The complete measured performance comparison of the sensor is summarized in Table 3. The receiver correlation function is determined by varying the delay trigger in the pulse generator. Due to the sensor mask constraints at 24 GHz, multiple pulses need to be integrated to raise the signal above the noise floor. This is demonstrated in measurement results of Table 3, which shows the integrator output after coherent integration of 200 pulses for each delay setting. A 1 ns pulse is generated, corresponding to a 12 cm range resolution, and the delay is varied in 100 ps steps, corresponding to 2 cm range accuracy. From this comparison, it can be seen that the proposed CMOS receiver compares the state-of-the-art realizations and also achieves the lowest noise figure of 2.9 dB reported so far among the K-band CMOS realizations. The proposed radar sensor showed the very low-noise figure of 2.9 dB and the highest conversion gain of approximately 40 dB as compared to recently reported research results as shown in Table 3. This sensor also showed very small chip area of 0.8 × 0.7 mm2, low power dissipation of 39.5 mW, and wide operating temperature range of −40 to +125°C.

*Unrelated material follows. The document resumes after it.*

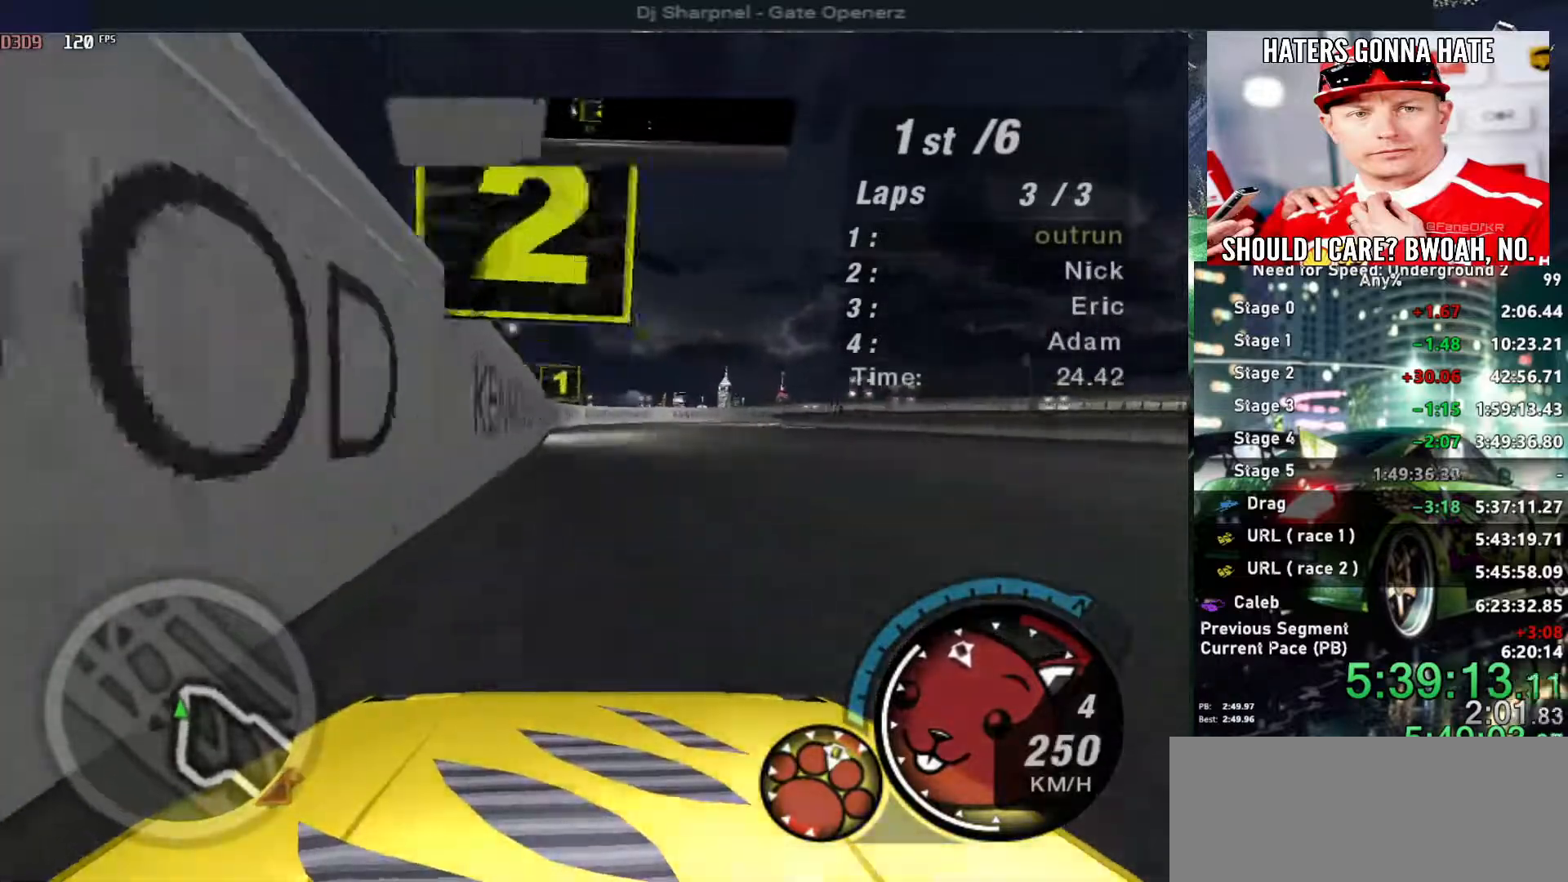
{"keys": ["right", "up"], "events": [[83, "left", "up"], [283, "right", "down"]]}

Table 3: Performance comparison of 24 GHz radar sensor.

5. Conclusion

This paper presented low-noise small-area 24 GHz CMOS radar sensor based on direct-conversion pulsed-radar architecture. The proposed sensor was fabricated using TSMC 0.13 μm RF CMOS technology. To reduce total chip area, transmission lines instead of real bulky inductors were used. The layout techniques for RF were used to reduce parasitic capacitance at the frequency range of 22~26 GHz. The proposed circuit showed the very low-noise figure of 2.9 dB and the highest conversion gain of approximately 40 dB as compared to recently reported research results. This sensor also showed very small chip area of 0.56 mm2 and low power dissipation of 39.5 mW. The results were compared in measurement of operating temperature range from −40 to +125°C for practical use in real cars.

Competing Interests

The authors declare that they have no competing interests.

Acknowledgments

This research was conducted under the Pukyong National University Research Park (PK-URP) for Industry-Academic Convergence R&D support program, which is funded by the Busan Metropolitan City, Korea, and this research was supported by Basic Science Research Program through the National Research Foundation of Korea (NRF) funded by the Ministry of Education (2015R1D1A3A01015753).